1. Introduction

Optical turbulence is an important atmospheric effect that acts on the propagation of light waves to distort optical propagation paths and intensity. It is brought about by fluctuations in the refractive index in air, i.e., air density, which affects the speed at which light wave-fronts propagate. Atmospheric refractions of electro-magnetic energy can cause spatial and temporal (intensity) variations in transmitted signals [1-4]. In turn, these effects can significantly degrade (blur, shimmer, and distort) infrared images or increase transmission bit error rates in terrestrial free-space laser and ground-to-satellite communication systems.

Problems to work on:
[1] According to the introduction on optical turbulence, what brings optical turbulence about?
[2] Pick up the introduction on optical turbulence after its final sentence and continue it.
The data below are not needed.

(Records contained in a dataset)
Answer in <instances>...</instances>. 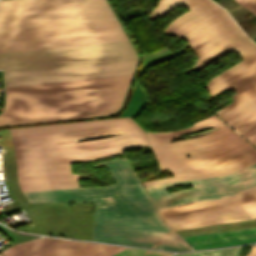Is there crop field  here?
I'll return each mask as SVG.
<instances>
[{
  "instance_id": "4177f3b9",
  "label": "crop field",
  "mask_w": 256,
  "mask_h": 256,
  "mask_svg": "<svg viewBox=\"0 0 256 256\" xmlns=\"http://www.w3.org/2000/svg\"><path fill=\"white\" fill-rule=\"evenodd\" d=\"M170 253L127 248L113 256H167Z\"/></svg>"
},
{
  "instance_id": "750c4746",
  "label": "crop field",
  "mask_w": 256,
  "mask_h": 256,
  "mask_svg": "<svg viewBox=\"0 0 256 256\" xmlns=\"http://www.w3.org/2000/svg\"><path fill=\"white\" fill-rule=\"evenodd\" d=\"M1 256V255H0Z\"/></svg>"
},
{
  "instance_id": "34b2d1b8",
  "label": "crop field",
  "mask_w": 256,
  "mask_h": 256,
  "mask_svg": "<svg viewBox=\"0 0 256 256\" xmlns=\"http://www.w3.org/2000/svg\"><path fill=\"white\" fill-rule=\"evenodd\" d=\"M219 125L222 129L197 138L167 143L174 137ZM228 127V126H227ZM215 115L193 126L171 132L146 133L160 171L212 164L253 148Z\"/></svg>"
},
{
  "instance_id": "cbeb9de0",
  "label": "crop field",
  "mask_w": 256,
  "mask_h": 256,
  "mask_svg": "<svg viewBox=\"0 0 256 256\" xmlns=\"http://www.w3.org/2000/svg\"><path fill=\"white\" fill-rule=\"evenodd\" d=\"M235 50H237L239 55L244 59L252 53L256 52V44L248 40L243 33L235 37L234 39L226 42L225 44L217 47L216 49L208 52L207 54L199 57L195 66L186 70V74L195 68L199 69L206 64L212 62L213 60Z\"/></svg>"
},
{
  "instance_id": "00972430",
  "label": "crop field",
  "mask_w": 256,
  "mask_h": 256,
  "mask_svg": "<svg viewBox=\"0 0 256 256\" xmlns=\"http://www.w3.org/2000/svg\"><path fill=\"white\" fill-rule=\"evenodd\" d=\"M242 246L240 247H236V248H230V249H222V250H213V251H205V252H195V253H183V254H176V255H172V256H224L227 253V256H230L232 251L233 255L232 256H238L240 249Z\"/></svg>"
},
{
  "instance_id": "8a807250",
  "label": "crop field",
  "mask_w": 256,
  "mask_h": 256,
  "mask_svg": "<svg viewBox=\"0 0 256 256\" xmlns=\"http://www.w3.org/2000/svg\"><path fill=\"white\" fill-rule=\"evenodd\" d=\"M22 192L78 187L70 162H86L149 144L130 119L13 129ZM119 136L85 141L90 138ZM118 184L23 193L28 202L96 201L93 240L171 251L191 248L158 216L126 159L104 163Z\"/></svg>"
},
{
  "instance_id": "ae1a2a85",
  "label": "crop field",
  "mask_w": 256,
  "mask_h": 256,
  "mask_svg": "<svg viewBox=\"0 0 256 256\" xmlns=\"http://www.w3.org/2000/svg\"><path fill=\"white\" fill-rule=\"evenodd\" d=\"M247 140L250 141L251 143L256 141V135L252 136L251 138H249Z\"/></svg>"
},
{
  "instance_id": "92a150f3",
  "label": "crop field",
  "mask_w": 256,
  "mask_h": 256,
  "mask_svg": "<svg viewBox=\"0 0 256 256\" xmlns=\"http://www.w3.org/2000/svg\"><path fill=\"white\" fill-rule=\"evenodd\" d=\"M132 64H137V61L114 63V64H104V65H94V66H85V67H75V68H66V69H56V70H47V71L27 72V73H18V74H8V75H4V78L27 76V75H37V74H46V73H56V72H65V71L84 70V69H94V68H103V67H113V66H122V65H132Z\"/></svg>"
},
{
  "instance_id": "dafd665d",
  "label": "crop field",
  "mask_w": 256,
  "mask_h": 256,
  "mask_svg": "<svg viewBox=\"0 0 256 256\" xmlns=\"http://www.w3.org/2000/svg\"><path fill=\"white\" fill-rule=\"evenodd\" d=\"M133 72L134 71L109 73V74H99V75H89V76H79V77H69V78H59V79H49V80H39V81H29V82H19V83H9V84H4V86L9 87V86H19V85H29V84H39V83H49V82H59V81H69V80H79V79L129 75V74H133Z\"/></svg>"
},
{
  "instance_id": "733c2abd",
  "label": "crop field",
  "mask_w": 256,
  "mask_h": 256,
  "mask_svg": "<svg viewBox=\"0 0 256 256\" xmlns=\"http://www.w3.org/2000/svg\"><path fill=\"white\" fill-rule=\"evenodd\" d=\"M116 109H106V110H96V111H86V112H76V113H66L57 115H47V116H37V117H27V118H17V119H7L0 120V126L7 125H18V124H29V123H39V122H49L58 121L66 119H75L83 117H92L98 115H108L117 111Z\"/></svg>"
},
{
  "instance_id": "4a817a6b",
  "label": "crop field",
  "mask_w": 256,
  "mask_h": 256,
  "mask_svg": "<svg viewBox=\"0 0 256 256\" xmlns=\"http://www.w3.org/2000/svg\"><path fill=\"white\" fill-rule=\"evenodd\" d=\"M135 66L136 65L94 69V70H84V71H75V72L56 73V74H46V75H37V76H27V77H18V78H8V79H4V83L39 80V79H49V78H59V77H69V76H79V75H89V74H99V73H109V72H119V71H129V70H134Z\"/></svg>"
},
{
  "instance_id": "eef30255",
  "label": "crop field",
  "mask_w": 256,
  "mask_h": 256,
  "mask_svg": "<svg viewBox=\"0 0 256 256\" xmlns=\"http://www.w3.org/2000/svg\"><path fill=\"white\" fill-rule=\"evenodd\" d=\"M247 256H256V246H252V249Z\"/></svg>"
},
{
  "instance_id": "ac0d7876",
  "label": "crop field",
  "mask_w": 256,
  "mask_h": 256,
  "mask_svg": "<svg viewBox=\"0 0 256 256\" xmlns=\"http://www.w3.org/2000/svg\"><path fill=\"white\" fill-rule=\"evenodd\" d=\"M132 75L9 87L0 119L120 107Z\"/></svg>"
},
{
  "instance_id": "d3111659",
  "label": "crop field",
  "mask_w": 256,
  "mask_h": 256,
  "mask_svg": "<svg viewBox=\"0 0 256 256\" xmlns=\"http://www.w3.org/2000/svg\"><path fill=\"white\" fill-rule=\"evenodd\" d=\"M254 146L256 145V142L252 143Z\"/></svg>"
},
{
  "instance_id": "dd49c442",
  "label": "crop field",
  "mask_w": 256,
  "mask_h": 256,
  "mask_svg": "<svg viewBox=\"0 0 256 256\" xmlns=\"http://www.w3.org/2000/svg\"><path fill=\"white\" fill-rule=\"evenodd\" d=\"M186 6L190 11L170 23L163 33L186 39L198 57L243 33L211 0H195Z\"/></svg>"
},
{
  "instance_id": "bd1437ed",
  "label": "crop field",
  "mask_w": 256,
  "mask_h": 256,
  "mask_svg": "<svg viewBox=\"0 0 256 256\" xmlns=\"http://www.w3.org/2000/svg\"><path fill=\"white\" fill-rule=\"evenodd\" d=\"M256 147V146H255Z\"/></svg>"
},
{
  "instance_id": "bc2a9ffb",
  "label": "crop field",
  "mask_w": 256,
  "mask_h": 256,
  "mask_svg": "<svg viewBox=\"0 0 256 256\" xmlns=\"http://www.w3.org/2000/svg\"><path fill=\"white\" fill-rule=\"evenodd\" d=\"M255 155H256V150H255V148H253L251 150H248L244 153H241L239 155H236L234 157H231L229 159H226V160H224L222 162H219L217 164H214V165H205V166L173 169V170H170V171L173 174V176L212 171V170H217V169L229 166L231 164L237 163L239 161L245 160V159L250 158V157L255 156Z\"/></svg>"
},
{
  "instance_id": "d9b57169",
  "label": "crop field",
  "mask_w": 256,
  "mask_h": 256,
  "mask_svg": "<svg viewBox=\"0 0 256 256\" xmlns=\"http://www.w3.org/2000/svg\"><path fill=\"white\" fill-rule=\"evenodd\" d=\"M241 207L162 218L170 226L244 216Z\"/></svg>"
},
{
  "instance_id": "28ad6ade",
  "label": "crop field",
  "mask_w": 256,
  "mask_h": 256,
  "mask_svg": "<svg viewBox=\"0 0 256 256\" xmlns=\"http://www.w3.org/2000/svg\"><path fill=\"white\" fill-rule=\"evenodd\" d=\"M242 206L246 211L250 219L256 217V189L246 192L244 194L238 195L236 197L192 203L188 205L179 206L176 208L160 211V216H171L179 215L193 212H201L222 208H230Z\"/></svg>"
},
{
  "instance_id": "412701ff",
  "label": "crop field",
  "mask_w": 256,
  "mask_h": 256,
  "mask_svg": "<svg viewBox=\"0 0 256 256\" xmlns=\"http://www.w3.org/2000/svg\"><path fill=\"white\" fill-rule=\"evenodd\" d=\"M113 20L106 0L0 1V32Z\"/></svg>"
},
{
  "instance_id": "e52e79f7",
  "label": "crop field",
  "mask_w": 256,
  "mask_h": 256,
  "mask_svg": "<svg viewBox=\"0 0 256 256\" xmlns=\"http://www.w3.org/2000/svg\"><path fill=\"white\" fill-rule=\"evenodd\" d=\"M185 184H192L194 189L170 194L164 191ZM254 188H256V163L224 176L146 187L159 211L180 204L236 196Z\"/></svg>"
},
{
  "instance_id": "d8731c3e",
  "label": "crop field",
  "mask_w": 256,
  "mask_h": 256,
  "mask_svg": "<svg viewBox=\"0 0 256 256\" xmlns=\"http://www.w3.org/2000/svg\"><path fill=\"white\" fill-rule=\"evenodd\" d=\"M124 247L39 238L15 245L2 252L4 256H111Z\"/></svg>"
},
{
  "instance_id": "5142ce71",
  "label": "crop field",
  "mask_w": 256,
  "mask_h": 256,
  "mask_svg": "<svg viewBox=\"0 0 256 256\" xmlns=\"http://www.w3.org/2000/svg\"><path fill=\"white\" fill-rule=\"evenodd\" d=\"M117 27H120L118 21H113V22H103V23H93V24L63 26V27L3 32V33H0V40L11 39V38H21V37L40 36V35L59 34V33L78 32V31L107 29V28H117Z\"/></svg>"
},
{
  "instance_id": "214f88e0",
  "label": "crop field",
  "mask_w": 256,
  "mask_h": 256,
  "mask_svg": "<svg viewBox=\"0 0 256 256\" xmlns=\"http://www.w3.org/2000/svg\"><path fill=\"white\" fill-rule=\"evenodd\" d=\"M254 162H256V156L253 157V158L247 159L245 161H242L240 163H237L235 165L224 168L222 170L208 172V173H201V174L171 177V178H165V179H160V180H155V181H149V182H144L143 185L148 186V185H155V184H162V183H169V182H176V181H183V180H191V179H198V178L224 175L226 173L237 170L239 168H242V167L247 166L249 164H252Z\"/></svg>"
},
{
  "instance_id": "5a996713",
  "label": "crop field",
  "mask_w": 256,
  "mask_h": 256,
  "mask_svg": "<svg viewBox=\"0 0 256 256\" xmlns=\"http://www.w3.org/2000/svg\"><path fill=\"white\" fill-rule=\"evenodd\" d=\"M122 28L0 41V53L124 41Z\"/></svg>"
},
{
  "instance_id": "22f410ed",
  "label": "crop field",
  "mask_w": 256,
  "mask_h": 256,
  "mask_svg": "<svg viewBox=\"0 0 256 256\" xmlns=\"http://www.w3.org/2000/svg\"><path fill=\"white\" fill-rule=\"evenodd\" d=\"M194 250L256 241V227L183 238Z\"/></svg>"
},
{
  "instance_id": "3316defc",
  "label": "crop field",
  "mask_w": 256,
  "mask_h": 256,
  "mask_svg": "<svg viewBox=\"0 0 256 256\" xmlns=\"http://www.w3.org/2000/svg\"><path fill=\"white\" fill-rule=\"evenodd\" d=\"M232 90L233 103L215 114L247 139L256 134V76Z\"/></svg>"
},
{
  "instance_id": "d1516ede",
  "label": "crop field",
  "mask_w": 256,
  "mask_h": 256,
  "mask_svg": "<svg viewBox=\"0 0 256 256\" xmlns=\"http://www.w3.org/2000/svg\"><path fill=\"white\" fill-rule=\"evenodd\" d=\"M255 75L256 53L209 80L205 88L210 91L211 98L225 90L236 87Z\"/></svg>"
},
{
  "instance_id": "730fd06b",
  "label": "crop field",
  "mask_w": 256,
  "mask_h": 256,
  "mask_svg": "<svg viewBox=\"0 0 256 256\" xmlns=\"http://www.w3.org/2000/svg\"><path fill=\"white\" fill-rule=\"evenodd\" d=\"M235 1H237L243 7H245L254 15H256V0H235Z\"/></svg>"
},
{
  "instance_id": "f4fd0767",
  "label": "crop field",
  "mask_w": 256,
  "mask_h": 256,
  "mask_svg": "<svg viewBox=\"0 0 256 256\" xmlns=\"http://www.w3.org/2000/svg\"><path fill=\"white\" fill-rule=\"evenodd\" d=\"M137 60L129 41L0 54L4 74Z\"/></svg>"
},
{
  "instance_id": "a9b5d70f",
  "label": "crop field",
  "mask_w": 256,
  "mask_h": 256,
  "mask_svg": "<svg viewBox=\"0 0 256 256\" xmlns=\"http://www.w3.org/2000/svg\"><path fill=\"white\" fill-rule=\"evenodd\" d=\"M246 220H249V219H248L247 216H244V217H237V218H230V219H223V220H216V221H209V222H202V223L174 226L172 228L174 230H178V229H186V228L201 227V226H208V225H216V224H223V223L246 221Z\"/></svg>"
}]
</instances>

Answers to the exercise:
[1] Fluctuations in the refractive index in air, that is, in air density.

[2]
A quantitative measure of the intensity of optical turbulence is the refractive index structure parameter, $C_n^2$, where averaged $C_n^2$ is often determined as a function of local differences in temperature, moisture, and wind velocity at discrete points. Mathematical equations for $C_n^2$ and discussions on the microphysical influences on refractive index structure can be found in Refs. [5-7] and are not repeated here.

The Army Research Laboratory (ARL), Atmospheric Laser Optics Testbed (A_LOT) is a unique experimental facility with which to measure optical turbulence intensity ($C_n^2$) and its effects on free-space laser propagation. The ARL A_LOT Facility supports novel research and development for a wide range of laser communication, atmospheric optics, beam control, and imaging programs [8]. Within the A_LOT, a near horizontal, 2.33 km optical path extends from the top of a tall water tower to the Intelligent Optics Laboratory (IOL) rooftop at ARL (Figs. 1 and 2).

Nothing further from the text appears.